Lottizzazione, abuso edilizio e privatizzazione di suolo pubblico sono in sintesi le accuse che il fronte del ‘no’ ai chioschi rivolge all’amministrazione comunale. “Non possiamo credere che il Comune e la Soprintendenza abbiano potuto proporre e non obiettare su una cementificazione di tale portata di un territorio pubblico così fragile e privo di manutenzioni ordinarie e straordinarie ormai da molti, troppi anni” si legge in una denuncia inviata alla procura di Modena a metà febbraio, da quello che si autodefinisce “un gruppo di cittadini”. In altre parole, secondo gli ambientalisti la giunta avrebbe autorizzato una cementificazione selvaggia a danno di un parco secolare, mascherando l’operazione sotto le etichette della riqualificazione urbanistica e della valorizzazione commerciale.

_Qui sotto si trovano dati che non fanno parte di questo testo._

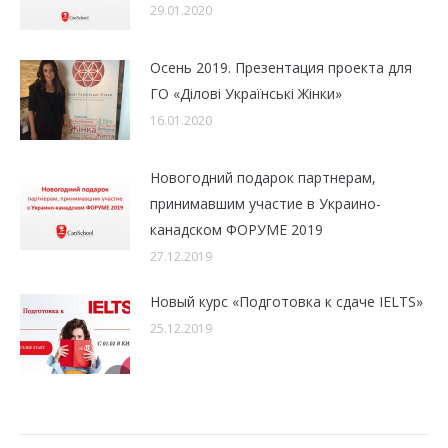
29.01.2020
Осень 2019. Презентация проекта для
ГО «Ділові Українські Жінки»
16.01.2020
Новогодний подарок партнерам,
принимавшим участие в Украино-
канадском ФОРУМЕ 2019
27.12.2019
Новый курс «Подготовка к сдаче IELTS»
25.12.2019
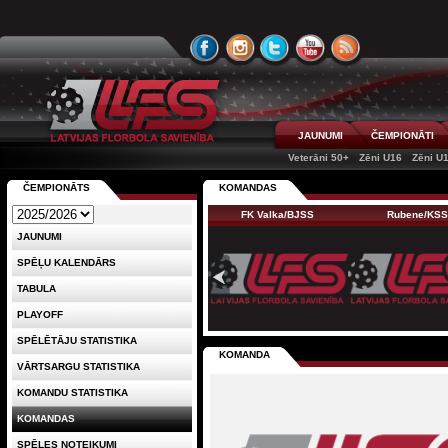
JAUNUMI
ČEMPIONĀTI
Veterāni 50+
Zēni U16
Zēni U
ČEMPIONĀTS
KOMANDAS
FK Valka/BJSS
Rubene/KS
JAUNUMI
SPĒĻU KALENDĀRS
TABULA
PLAYOFF
SPĒLĒTĀJU STATISTIKA
KOMANDA
VĀRTSARGU STATISTIKA
KOMANDU STATISTIKA
KOMANDAS
SPĒLES NOTEIKUMI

“La cosa più paradossale – si legge ancora – è che anche gli stessi operatori dei bar che diventeranno poi locali stabili, non più stagionali, che nulla ricordano i vecchi chioschi, sono stati anch’essi obbligati, pena la decadenza delle licenze, ad affrontare costi ragguardevoli per poter proseguire le loro attività. Ora, se gli operatori non sono contenti, se i cittadini lo sono ancor meno, chi beneficia di questa costosa e impattante operazione?”.

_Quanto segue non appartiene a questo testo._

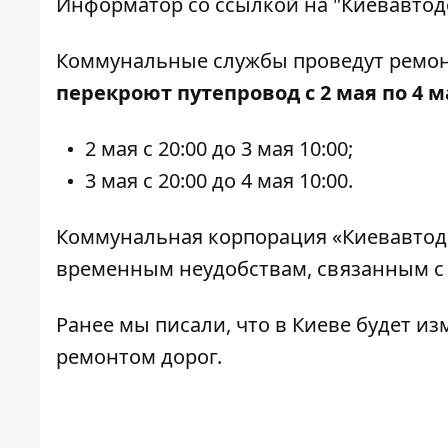
Информатор
со ссылкой на "Киевавтод
Коммунальные службы проведут ремон
перекроют путепровод с 2 мая по 4 м
2 мая с 20:00 до 3 мая 10:00;
3 мая с 20:00 до 4 мая 10:00.
Коммунальная корпорация «Киевавтодо
временным неудобствам, связанным с
Ранее мы писали, что
в Киеве будет и
ремонтом дорог.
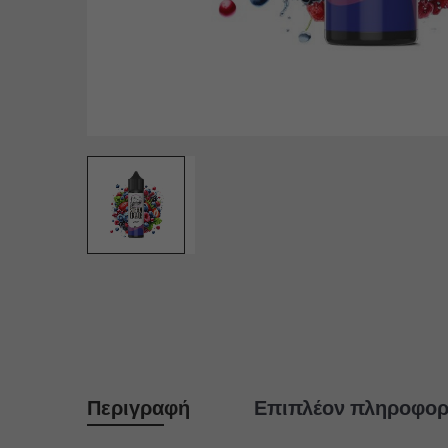
Περιγραφή
Επιπλέον πληροφορ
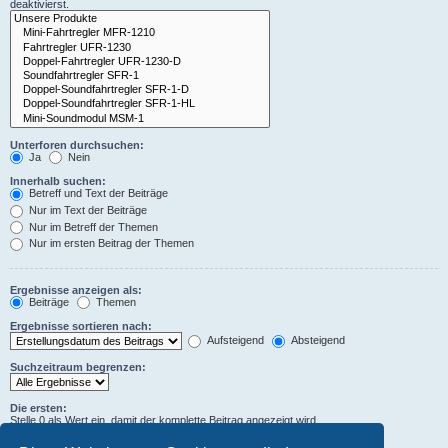
deaktivierst.
Unterforen durchsuchen:
Ja
Nein
Innerhalb suchen:
Betreff und Text der Beiträge
Nur im Text der Beiträge
Nur im Betreff der Themen
Nur im ersten Beitrag der Themen
Ergebnisse anzeigen als:
Beiträge
Themen
Ergebnisse sortieren nach:
Aufsteigend
Absteigend
Suchzeitraum begrenzen:
Die ersten:
Stelle 0 als Wert ein, damit der komplette Beitrag angezeigt wird.
Zeichen der Beiträge anzeigen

Neanche un mese dopo, il 4 marzo, Italia nostra, che già aveva depositato un esposto con l’ accusa di “uso illecito di un bene culturale”, è tornata all’attacco. E si è appellata di nuovo al procuratore Vito Zincani, domandando il sequestro preventivo del cantiere. Un’istanza che è andata a buon fine. Alcuni giorni dopo, infatti, è stato il procuratore a chiedere al giudice per le indagini preliminari di mettere il sigillo ai quattro chioschi. Lo scopo è quello di accertare l’eventuale violazione delle norme in materia di tutela di un bene pubblico.

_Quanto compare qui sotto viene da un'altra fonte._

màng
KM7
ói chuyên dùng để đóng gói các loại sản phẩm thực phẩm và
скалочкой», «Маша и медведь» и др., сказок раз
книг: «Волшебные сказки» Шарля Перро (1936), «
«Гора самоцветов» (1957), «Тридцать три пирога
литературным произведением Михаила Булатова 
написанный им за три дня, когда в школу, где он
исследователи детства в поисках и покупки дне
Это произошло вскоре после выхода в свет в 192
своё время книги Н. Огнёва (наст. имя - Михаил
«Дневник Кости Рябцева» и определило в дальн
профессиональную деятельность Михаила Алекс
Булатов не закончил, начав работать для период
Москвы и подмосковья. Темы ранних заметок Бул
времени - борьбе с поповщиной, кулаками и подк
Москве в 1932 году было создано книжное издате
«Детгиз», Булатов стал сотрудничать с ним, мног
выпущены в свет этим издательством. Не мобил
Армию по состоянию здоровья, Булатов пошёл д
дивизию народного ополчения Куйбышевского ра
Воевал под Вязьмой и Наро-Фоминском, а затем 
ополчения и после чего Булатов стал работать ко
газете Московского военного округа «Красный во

Una battaglia quella contro i chioschi in cui si è inserito anche il senatore del Nuovo centro destra, Carlo Giovanardi, fresco di candidatura a sindaco di Modena. Oltre ad aver presentato un’interpellanza al governo, Giovanardi ha portato sul tavolo del Corpo forestale dello stato un esposto per chiedere la tutela del parco. Nel testo l’ex sottosegretario misura l’area verde destinata a sparire: “È prevista la costruzione di 5 chioschi, con un’ area coperta che passa complessivamente dagli attuali 125 metri quadrati ai 1567 metri quadrati. Coprendo così il 30,8 % per cento della superficie a verde del parco. In sostanza, non sarebbero più i chioschi al servizio del parco ma quello che rimarrebbe del parco al servizio delle funzioni commerciali dei chioschi”.

Intanto, il sindaco Giorgio Pighi difende le proprie scelte. E spiega di aver già portato tutti i documenti ai magistrati. “Non piace? È questione di gusti estetici”. Per quanto riguarda “i lavori in corso da parte dei privati sono conformi ai permessi di costruire rilasciati dal Comune e approvati dalla Soprintendenza, così come è stato riconosciuto anche in occasione di recenti sopralluoghi”. Il giudice però ha deciso: sigilli e cantieri fermi, in attesa della fine delle indagini.